5 Building Positive Relationships with Vendors

Basics

Your district is likely to rely on services from a range of vendors. There can be great value in having work completed by certified specialists, especially in areas that would take district staff too long to become proficient with or in smaller IT departments. Any vendor that provides service to your organization should be fully evaluated, especially for their capacity to ensure sensitive information is kept secure and not made open to compromise. Vendors who have access to confidential data, whether it is employee records, financial data, student information, or others should ensure they can adhere to the same data security requirements and laws that govern the district.

You should know the following terms:

  • Security requirements

Know Your Vendors

CIS Critical Security Control 15, Service Provider Managements, notes that organizations should establish and maintain an inventory of all known service providers that includes a designated contact for each. This should include all vendors who are responsible for all equipment, including hardware, HVAC, security, phones, and other systems. Use this inventory to identify and confirm approved vendors in your buildings and in your infrastructure.

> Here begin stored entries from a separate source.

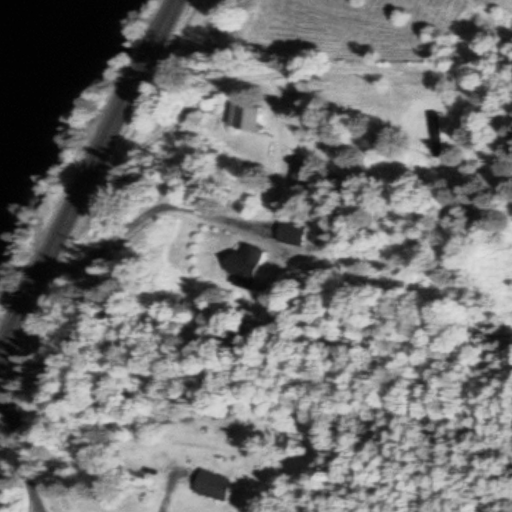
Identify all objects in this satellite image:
building: (246, 115)
building: (438, 133)
building: (299, 166)
road: (88, 180)
building: (292, 231)
building: (245, 265)
road: (18, 451)
building: (212, 484)
road: (114, 508)
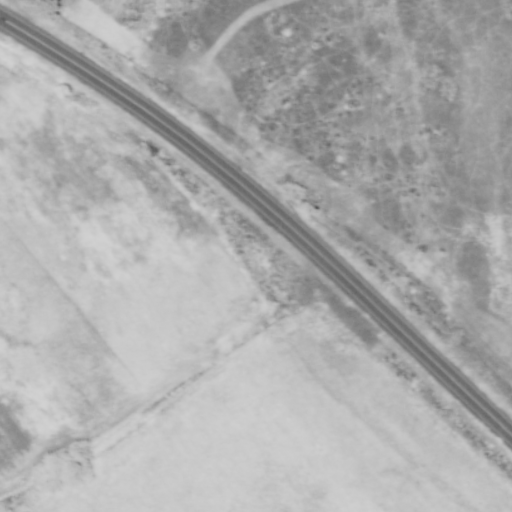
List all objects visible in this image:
road: (269, 207)
crop: (122, 247)
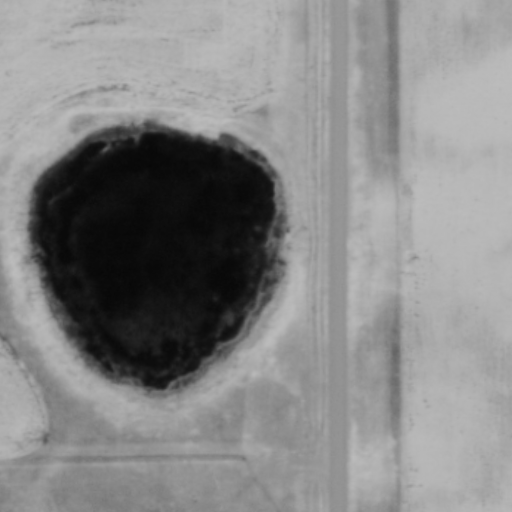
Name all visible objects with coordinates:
road: (340, 256)
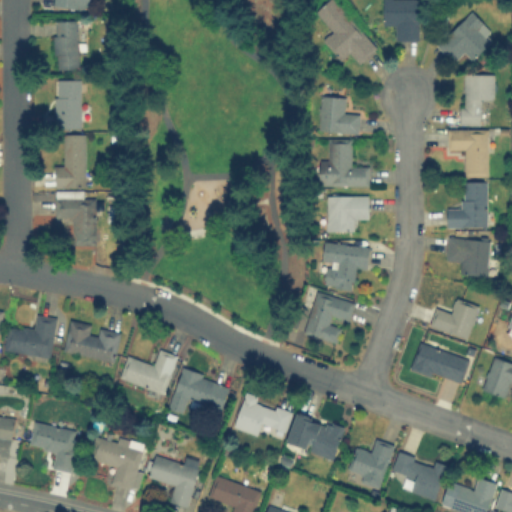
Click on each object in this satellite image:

Your district should also have a service provider management policy that addresses the classification, inventory, assessment, monitoring, and decommissioning (offboarding) of all vendors with whom your IT department interacts with. Service providers can be classified by one or more characteristics, such as access to sensitive data, the volume of data they interact with, availability requirements, regulations, inherent risk and mitigated risk. Security requirements are especially important to document for each service provider. Security requirements may include minimum security requirements, procedures for notification and response in the case of a security incident or data breach, data encryption requirements, and requirements for data disposal.

The service provider inventory, policies, and classifications should be reviewed and updated periodically, at least annually, or after a significant change to services occurs. As with employees and students, when vendors no longer require access to your systems, vendor credentials should be offboarded as soon as they are no longer required following your district’s SOP.

CISA (2023) advises that school districts should expect that the technology vendors they rely on for critical services, like learning management and student information systems, have strong security controls enabled by default for no additional charge. They note that vendors should not charge more for security features, like MFA and logs, or for connecting a service such as a financial or time-keeping system to a district’s Single Sign On (SSO) portal. CISA encourages schools and districts to work together to advocate against charges for security features or unsafe default settings, encouraging dialog with technology vendors. Your district can also reach out to a regional cybersecurity advisor from CISA when these situations are discovered.

Working with Vendors

What is your role when vendors email, call, or visit your campuses? It’s likely their visits will be coordinated and approved by IT Directors or others, but you may be asked to meet or otherwise interact with a vendor and provide them access to buildings, devices, or confirm credentials for network access. Use your district’s inventory of service providers to verify any vendor before they are given access to any part of your infrastructure.

On campus, you may be asked to greet and escort vendors to approved work areas. Know any building requirements for allowing vendors on-site and be sure to follow SOP when accessing critical areas, such as network closets or server rooms. 

You may be asked to complete tasks for a vendor who is not physically in a district building. Be especially diligent about confirming you know whom you are speaking with and that it is a trusted and verified vendor representative. Be especially cautious of anyone claiming to be a vendor representative that asks you to act in a way that violates any appropriate security protocols, such as bypassing multi-factor authorization or sharing credentials for any user on your system. (See Attacks on Multi-factor Authorization for examples of how cybercriminals may pretend to be a known vendor and obtain confidential information.) If the caller seems overly insistent or pushy, check with a supervisor to confirm that the vendor and request are legitimate.

Remote Management

Know how vendors can remotely manage their systems
Know who is monitoring/maintaining those remote access solutions

Default Settings

Vendors may be called upon to install new devices or applications in your infrastructure. The default credentials on vendor devices are notoriously weak, such as the username “admin” and the password “password.” If you are assigned to work with a vendor, know the standard operating procedure to change those credentials and how they will be documented. Will you or the vendor change them? Where will you record the new credentials so that others in your department can access the device or system, when necessary?

Here are additional resources you may find useful:

Complete the following task or self-assessment:

Determine how your department tracks approved vendors, whether that is through an inventory or other means.

  • What kind of information is kept in the inventory?
  • How often is it reviewed, updated, and culled?
  • Which systems do vendors have access to on your infrastructure, whether physically when on site or through remote access?